De resto, nem é preciso, nem é uma boa ideia. Além dos custos, o pior neste tipo de figuras é que cedo se transformam em prateleiras internas - desnatadeiras na cosmética dos custos e, salvo raras excepções ou momentos esporádicos de vontade, fáceis depósitos para encostar os que são incómodos na unidade-mãe. Com quadros desmotivados e meios sobrantes, estas margens empresariais, feitas de restos e de “enxotanços”, cedo se burocratizam e se aprisionam em rotinas de inutilidade.

A ideia é boa. Mas melhor seria, com tal espírito, que o Governo e a administração da RTP soubessem agarrar na RTPi e dotá-la de um caminho novo. A RTPi é praticamente a única coisa boa que, no sector, resultou do Governo anterior. Muito deve à competência e à dedicação de Afonso Rato, que deu corpo e caminho a iniciativas preparatórias onde se destacara o jornalista Carlos Pinto Coelho. Mas a RTPi carece de qualquer coisa mais, na construção de uma grelha e de uma política de grelha que a revista de efectiva identidade, extraindo todos os êxitos possíveis ao seu quadro de comunicação global.

É um êxito técnico; com imaginação, pode ser também um êxito de programas.

--------------------------------

▸ **PARTES DO EXERCÍCIO**:
• a. Responda a estas perguntas sobre o texto acerca da RTPi:
(i) Em que se transformam cedo, segundo o texto, "este tipo de figuras"?
(ii) A competência e a dedicação de quem muito deve a RTPi?
(iii) Que tipo de êxito é a RTPi, de acordo com a última frase?
• b. Dê continuidade ao texto sobre a RTPi, começando logo após a sua última frase.
Os registos não fazem falta para responder.

▸ **REGISTOS FORNECIDOS**:
--------------------------------

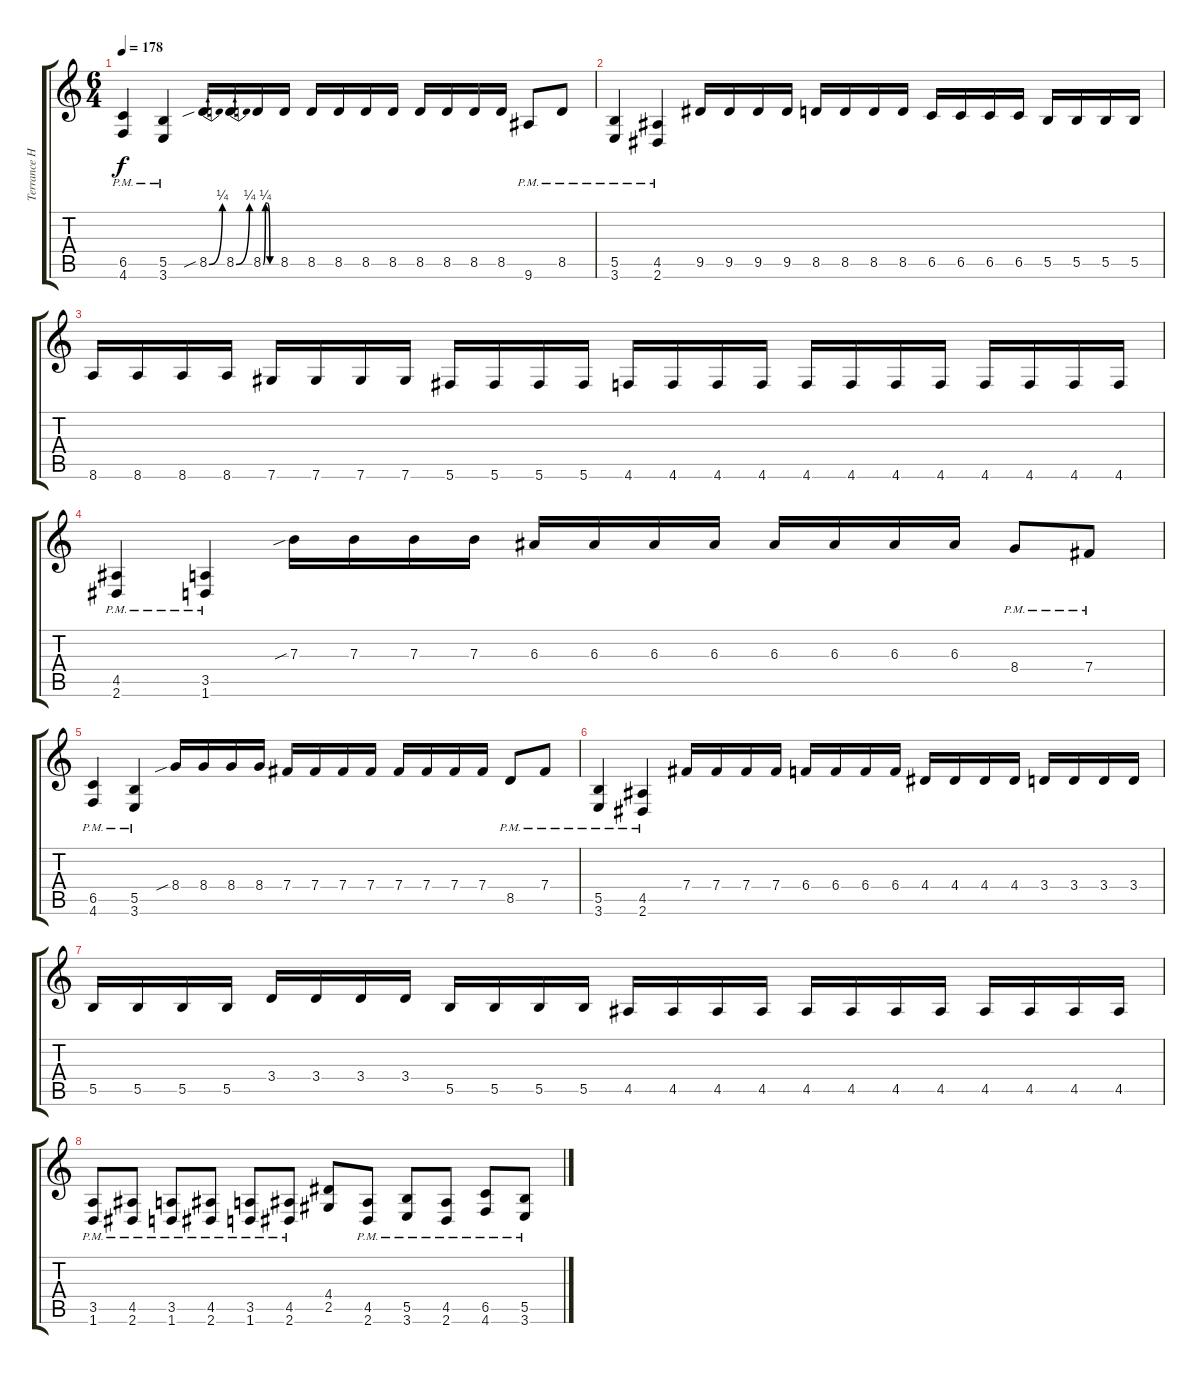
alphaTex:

\track ("Terrance Hobbs" "Terrance H") {instrument distortionguitar}
\staff {score tabs}
\tuning (Db4 Ab3 E3 B2 Gb2 Db2) {hide}
\ts (6 4)
\tempo 178
\clef g2
\ks c
(6.5{pm} 4.6{pm}).4{dy f} (5.5{pm} 3.6{pm}).4 8.5{be (bend 0 0 60 1) sib}.16 8.5{be (bend 0 0 60 1)}.16 8.5{be (custom 0 0 10 1 20 1 30 0 60 0)}.16 8.5.16 8.5.16 8.5.16 8.5.16 8.5.16 8.5.16 8.5.16 8.5.16 8.5.16 9.6{pm}.8 8.5{pm}.8 |
(5.5{pm} 3.6{pm}).4 (4.5{pm} 2.6{pm}).4 9.5.16 9.5.16 9.5.16 9.5.16 8.5.16 8.5.16 8.5.16 8.5.16 6.5.16 6.5.16 6.5.16 6.5.16 5.5.16 5.5.16 5.5.16 5.5.16 |
8.6.16 8.6.16 8.6.16 8.6.16 7.6.16 7.6.16 7.6.16 7.6.16 5.6.16 5.6.16 5.6.16 5.6.16 4.6.16 4.6.16 4.6.16 4.6.16 4.6.16 4.6.16 4.6.16 4.6.16 4.6.16 4.6.16 4.6.16 4.6.16 |
(4.5{pm} 2.6{pm}).4 (3.5{pm} 1.6{pm}).4 7.3{sib}.16 7.3.16 7.3.16 7.3.16 6.3.16 6.3.16 6.3.16 6.3.16 6.3.16 6.3.16 6.3.16 6.3.16 8.4{pm}.8 7.4{pm}.8 |
(6.5{pm} 4.6{pm}).4 (5.5{pm} 3.6{pm}).4 8.4{sib}.16 8.4.16 8.4.16 8.4.16 7.4.16 7.4.16 7.4.16 7.4.16 7.4.16 7.4.16 7.4.16 7.4.16 8.5{pm}.8 7.4{pm}.8 |
(5.5{pm} 3.6{pm}).4 (4.5{pm} 2.6{pm}).4 7.4.16 7.4.16 7.4.16 7.4.16 6.4.16 6.4.16 6.4.16 6.4.16 4.4.16 4.4.16 4.4.16 4.4.16 3.4.16 3.4.16 3.4.16 3.4.16 |
5.5.16 5.5.16 5.5.16 5.5.16 3.4.16 3.4.16 3.4.16 3.4.16 5.5.16 5.5.16 5.5.16 5.5.16 4.5.16 4.5.16 4.5.16 4.5.16 4.5.16 4.5.16 4.5.16 4.5.16 4.5.16 4.5.16 4.5.16 4.5.16 |
(3.5{pm} 1.6{pm}).8 (4.5{pm} 2.6{pm}).8 (3.5{pm} 1.6{pm}).8 (4.5{pm} 2.6{pm}).8 (3.5{pm} 1.6{pm}).8 (4.5{pm} 2.6{pm}).8 (4.4 2.5).8 (4.5{pm} 2.6{pm}).8 (5.5{pm} 3.6{pm}).8 (4.5{pm} 2.6{pm}).8 (6.5{pm} 4.6{pm}).8 (5.5{pm} 3.6{pm}).8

--------------------------------

▸ **RESPOSTAS POR TAREFA**:
• a.
(i) Em prateleiras internas.
(ii) De Afonso Rato.
(iii) Um êxito técnico.

• b.
O melhor seria que se resolvesse de uma vez a velha questão de colocação na RTPi de produções dos canais privados. E que, além disso, dispondo sempre dos grandes produtos da RTP1, se soubesse aprofundar o quadro de relação especial com a RTP2, se olhasse de novo para o futuro das RTP-M e RTP-A, se animasse, enfim, por aí, a relação com estações africanas e brasileiras, abrindo novas tiras, géneros ou formatos mais ao jeito e ao gosto dos trópicos.

Ninguém precisa de mais uma RTP. Com imaginação, visão e talento, a RTPi pode ser uma televisão de toda a Comunidade. Sem onerar, nem emprateleirar. Antes permitindo­-lhe personalidade e carácter e estimulando-lhe uma química de mestiçagem.

Detesto siglas. E embirro solenemente com a mania das siglas. Têm o dom de esvaziar de autenticidade aquilo que verdadeiramente é. São tique tecnocrático e burocrático que mata o que há de mais humano e sensível. São lixívia de sentimentos e emoções, apagador do que é genuíno. As palavras nunca são indiferentes. São elas que identificam e são elas que antecipam. A CPLP nunca prestará para grande coisa. CPLP? Alguém sabe o que isso é? A Comunidade com certeza. É esta que importa saudar. Por extenso e antonomásia. Porque sim.

P.S. - Uma palavra sobre o caso dos exames do 12.º ano. Um caso que não acaba. Agora há outra confusão danada nalgumas escolas quanto à interpretação da bonificação. Uns tiveram a mais, outros a menos. Toca a rever as pautas. Intervém o Júri Nacional a explicar tudo de novo. É um caso manifesto - e grave - de “iliteracia” de conselhos directivos. À especial atenção do ministro que abriu o mandato com o famoso relatório da dita.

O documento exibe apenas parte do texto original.